Spent some time with my journal this morning. A much needed journal date...my journal always brings me back to myself. My coffee and compliant children make it an even more fulfilling moment.
Some of my big goals for this week, next week, and probably the weeks after that:
* Be Fully present and in the moment...especially with my kids
* Get down to their level (my kids') and Play! Get lost in PLAY--even if only for 10-15 minutes. Remember what it is like to just play.
* Eat Well...lots of plant based foods.
* Running--Stay mentally focused on goals. But don't make running take priority over my family and role as a mother and wife. Remember what is MOST important
* Work on my writing--develop my character for my Children's book. believe and achieve! Set a date to send to publishers.

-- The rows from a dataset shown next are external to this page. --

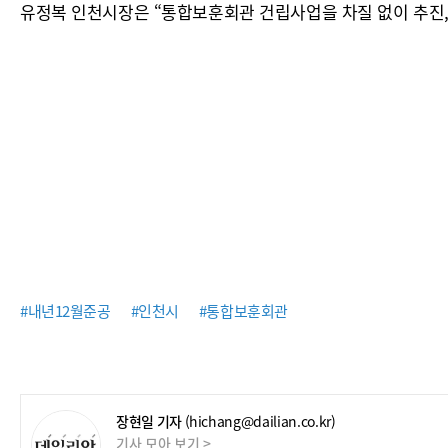
유정복 인천시장은 “통합보훈회관 건립사업을 차질 없이 추진,
#내년12월준공
#인천시
#통합보훈회관
장현일 기자
(hichang@dailian.co.kr)
기사 모아 보기 >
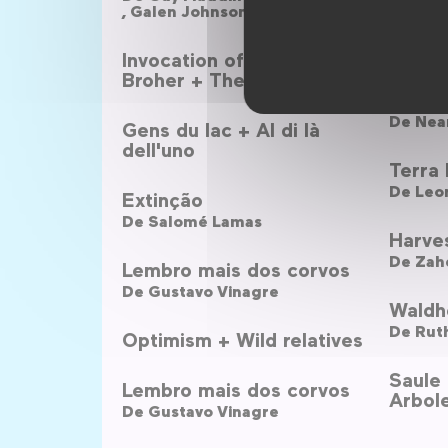
,
Galen Johnson
Black
De
Khal
Invocation of my Demon
Broher + The Rare Event
Angka
De
Nea
Gens du lac + Al di là
dell'uno
Terra 
De
Leo
Extinção
De
Salomé Lamas
Harve
De
Zah
Lembro mais dos corvos
De
Gustavo Vinagre
Waldh
De
Rut
Optimism + Wild relatives
Saule
Lembro mais dos corvos
Arbol
De
Gustavo Vinagre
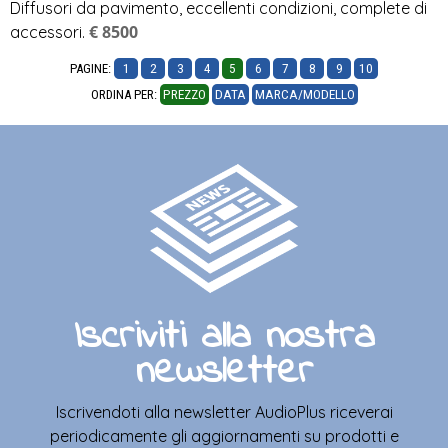
Diffusori da pavimento, eccellenti condizioni, complete di
€ 8500
accessori.
PAGINE:
1
2
3
4
5
6
7
8
9
10
ORDINA PER:
PREZZO
DATA
MARCA/MODELLO
Iscriviti alla nostra
newsletter
Iscrivendoti alla newsletter AudioPlus riceverai
periodicamente gli aggiornamenti su prodotti e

* Write--Rewrite--Write--Rewrite--Tweek...Writing Children's stuff is hard...and hard to find the time to concentrate...so hard to find quiet time for me these days where i have a large chunk of time to just sit down and focus. Nights don't count because I'm exhausted by then.
* Pray. Meditate. Be with God and open my heart.
* Focus on one thing longer than 5 minutes!!! Get a grip on my mommy ADD.
* Finish my book club book. Gee, it must have really sucked to be a nun in the 1500's. uggg.
* Being my house all day with Energetic kids who want to run, jump, tear around, scream, dance....can drive me batty. Trying to let go of control and find ways to relax and forget about the constant unraveling of my house.
* Model Appropriate ways to react to stress. Breathe deep and try not to yell.
* Remember that my oldest is only 5 years old. Stop expecting her to act like an adult..she is still a kid. Realize that after watching Air Bender (cartoon version) with her daddy, she really was trying to bend water in the bath tub and not intending on flooding the floors. She got lost in the 5 year old moment of water bending practice. Bless her little heart.
* Read all of the books, magazines and articles that I have on my table...get off the blog reading for a bit more.
* Keep the computer closed for large chunks of the day and focus on being in the moment with my kids...This life...not getting sucked into the computer. A time and a place....set a time to give to e-mail, blog reading, facebook or whatever it happens to be and give that time and then get off. Otherwise, all the little checks throughout the day add up to more than I realize! This is important to me and being in the moment.
Hope this week is Blessed! What are some of your goals with life, parenthood, running or whatever? I'd love to hear!